Praise for In the Family Way
"Laney Katz Becker’s latest is chock full of eye-opening reminders of how far women have come since the days when subversive texts like The Feminine Mystique were passed around like contraband. Set in the 1960s, the novel features a delightful cast of characters that you can’t help but fall in love with, and the book’s themes of female autonomy and reproductive freedom are just as potent today, if not more so. A powerful tale, well told."
— Fiona Davis, New York Times bestselling author of The Stolen Queen
"In the Family Way bursts with the complexity, drama, and warmth of Call the Midwife, but set at the canasta and kitchen tables of 1960s suburban America. This timely, timeless novel captures not only the reproductive horrors of that era but also political awakening and a kind of nostalgic hope: it's a changing world, and Roe, behind us now, was glimmering on the horizon then. Laney Katz Becker so beautifully reveals that where there are women's hardships, there is consolation to be found, then and still, in each other's company and care."
— Catherine Newman, New York Times bestselling author of Sandwich
“The history of ‘housewives’ – everything that goes on behind the Welcome! Mat – comes alive in Laney Katz Becker's powerful novel, In the Family Way, a poignant, rich, deeply textured tale of women, friendship, and struggles amid 1960s suburbia on the precipice of change. The novel is both an inspiring and gut-wrenching page-turner filled with suburban angst -- what we see and what we don’t…If you love books about resilience, the power of friendship, and second chances -- run, don’t walk, grab this one!”
– Lisa Barr, New York Times bestselling author of Woman on Fire and The Goddess of Warsaw
“Delightful and inspiring…an engaging story of women’s friendship in the 1960s…[A] reminder of how limited women’s lives were—we needed men to co-sign for loans and credit cards; we had to give up the limited jobs available to us upon becoming pregnant; and woe betide the unmarried girl who becomes pregnant when abortions were illegal and dangerous…it sends an important warning shot about how easily restrictions on women’s lives might return, and indeed are.”
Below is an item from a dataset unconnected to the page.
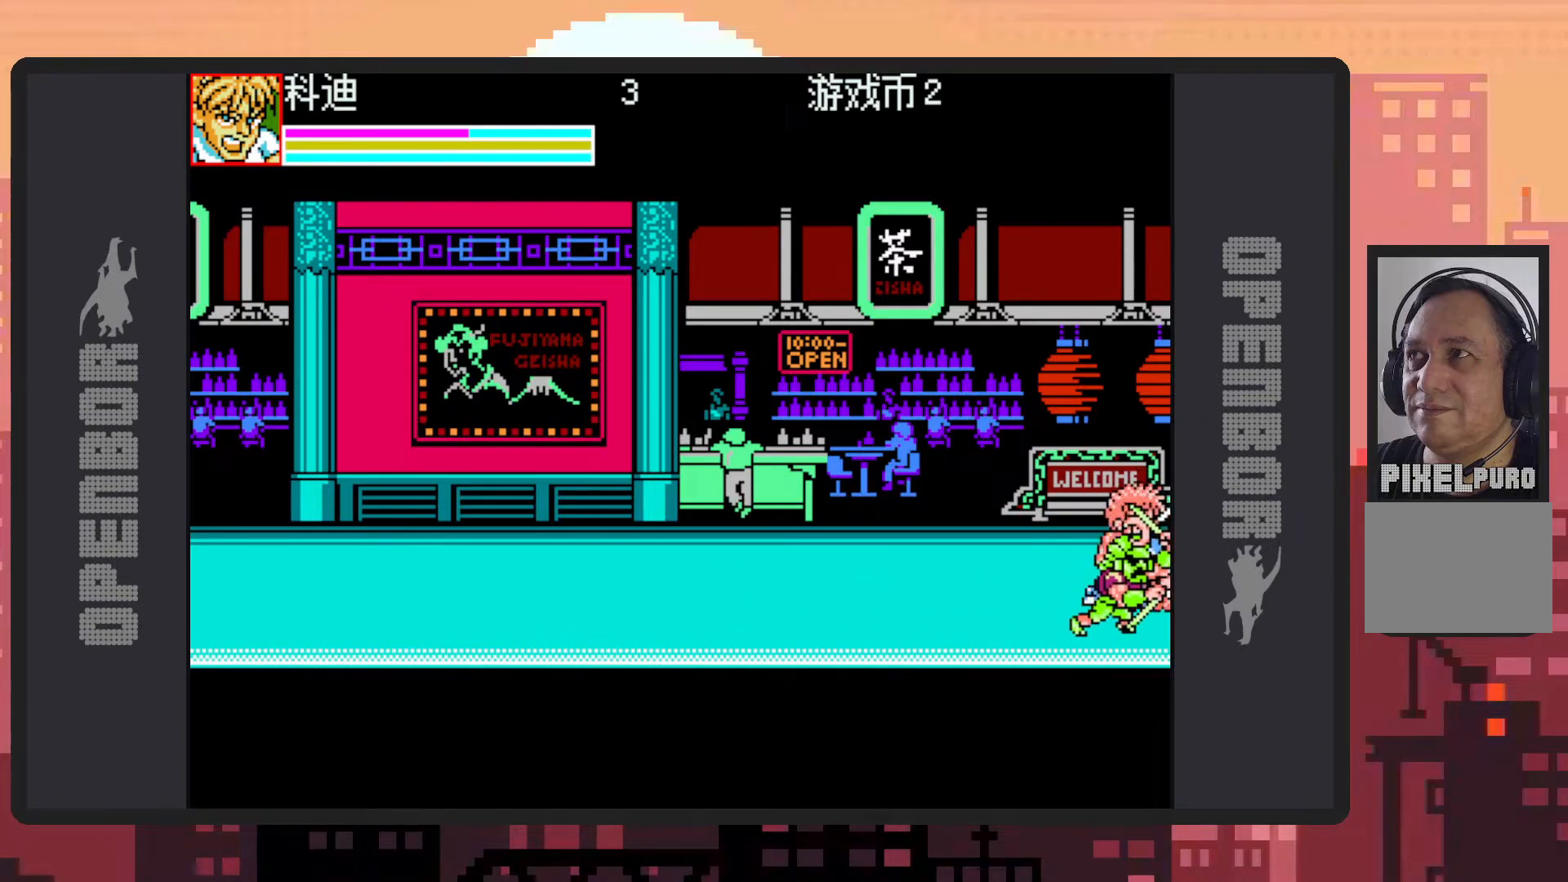
{"buttons": ["Y", "DPAD_DOWN", "DPAD_LEFT"], "events": [[17, "Y", "up"], [100, "DPAD_DOWN", "down"], [133, "DPAD_DOWN", "up"], [150, "Y", "down"], [200, "Y", "up"], [250, "Y", "down"], [267, "DPAD_DOWN", "down"], [300, "Y", "up"], [334, "Y", "down"], [384, "Y", "up"], [500, "Y", "down"]]}
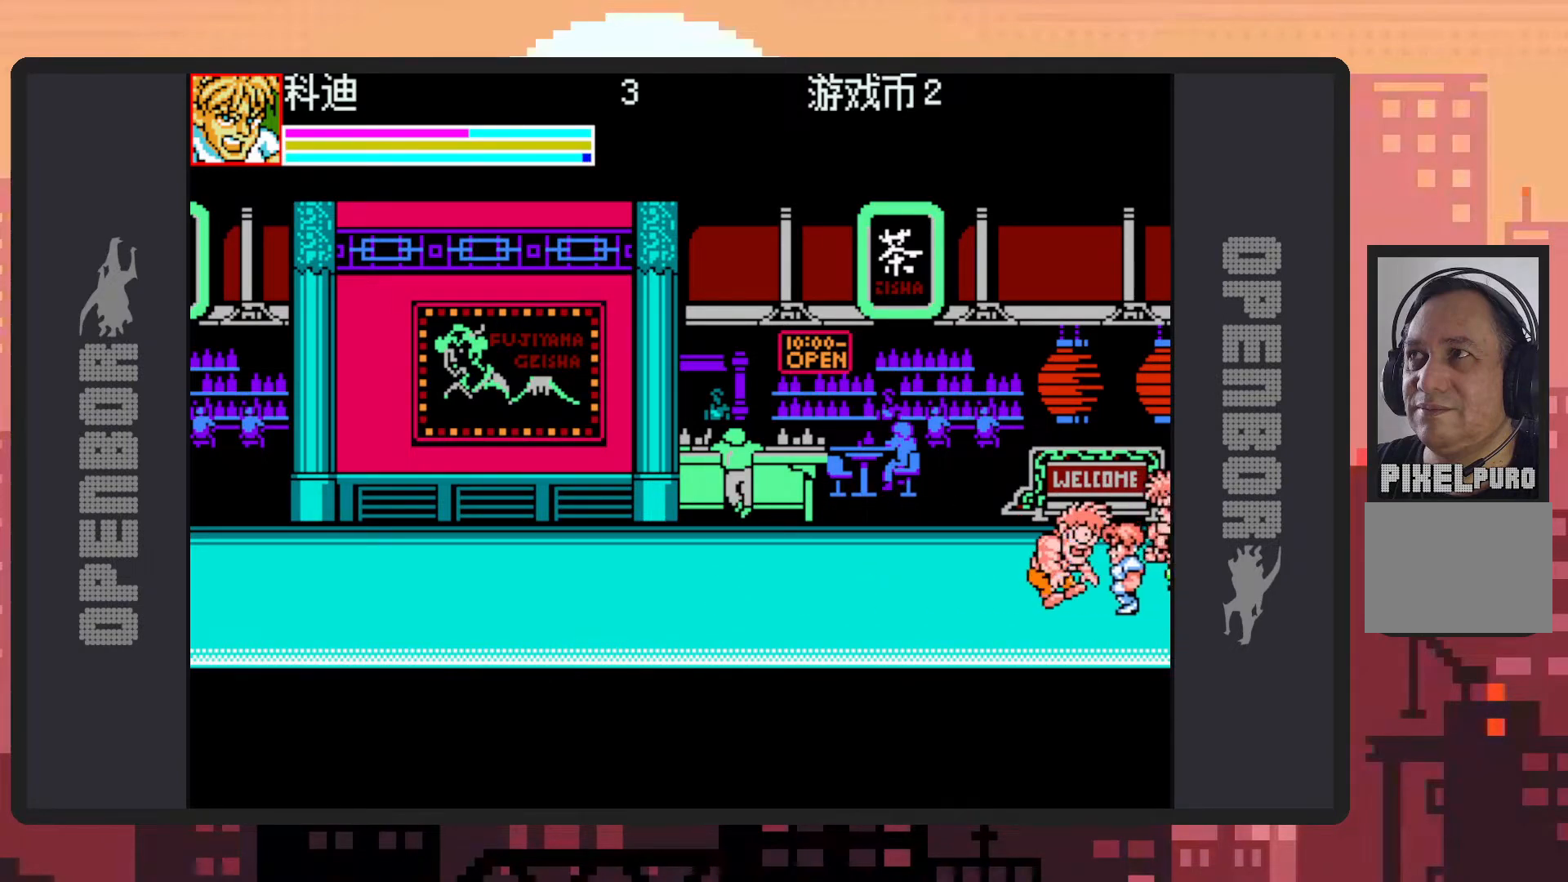
{"buttons": ["DPAD_LEFT"], "events": [[17, "DPAD_DOWN", "up"], [50, "Y", "up"], [84, "Y", "down"], [134, "Y", "up"], [167, "Y", "down"], [217, "Y", "up"], [351, "Y", "down"], [401, "Y", "up"], [451, "Y", "down"], [484, "Y", "up"]]}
Meg Waite Clayton, International bestselling author of Typewriter Beach and The Postmistress of Paris
"With the assault on reproductive rights, this historical novel set in the 1960s is timelier than ever. The women in these pages—feisty, fierce, and fragile—offer a peek behind the curtain of the precariousness of women's rights and womanhood itself. At the same time, this novel is a potent reminder that women throughout history and into the future will continue to survive by doing what we have always done—take care of each other. We need stories that illuminate the enduring power of that particular spirit of sisterhood, which is what In The Family Way accomplishes so beautifully and with such inspiration."
Christine Pride, author of All the Men I’ve Loved Again and co-author of We Are Not Like Them (a GMA book club pick)
Praise for Laney’s previous novel
Dear Stranger, Dearest Friend
“…Becker, who captures perfectly the strangely personal, chatty tone of an online relationship, never lets us doubt the tenderness of their connection. We truly feel as if we are eavesdropping on a blossoming friendship.”
— Redbook Magazine
“Our booksellers found it ‘touching’…a ‘particularly poignant’ journal of friendship…a ‘forceful, honest’ book…’a great read’…”
–– The Barnes and Noble Booksellers Guide to New Fiction
“I knew someone would write a novel in e-mails. Luckily, Laney Katz Becker has done it with so much warmth and humor that I’ll never curse this means of communication as impersonal again…this is good!”
–– Literary Guild
“…[an] information packed story…The characters feel real and provide insight into the lot of cancer patients…recommended for public libraries.”
–– Library Journal
“[An] earnest, appealing debut novel…thanks to Becker’s ability to create e-mail that defines each protagonist’s personality…informative, realistic tale of the evolution of a friendship.”
— Publisher’s Weekly
“I would recommend Dear Stranger, Dearest Friend to any reader –this is the sort of book that Oprah should really push if she is interested in helping women find really compelling, interesting and well-written reading material…Dear Stranger, Dearest Friend is sure to tug at your heart and boggle your mind with its intensity and richness.”
–– Bookreporter.com
“[An] info-novel about breast cancer and close friendship…informative.”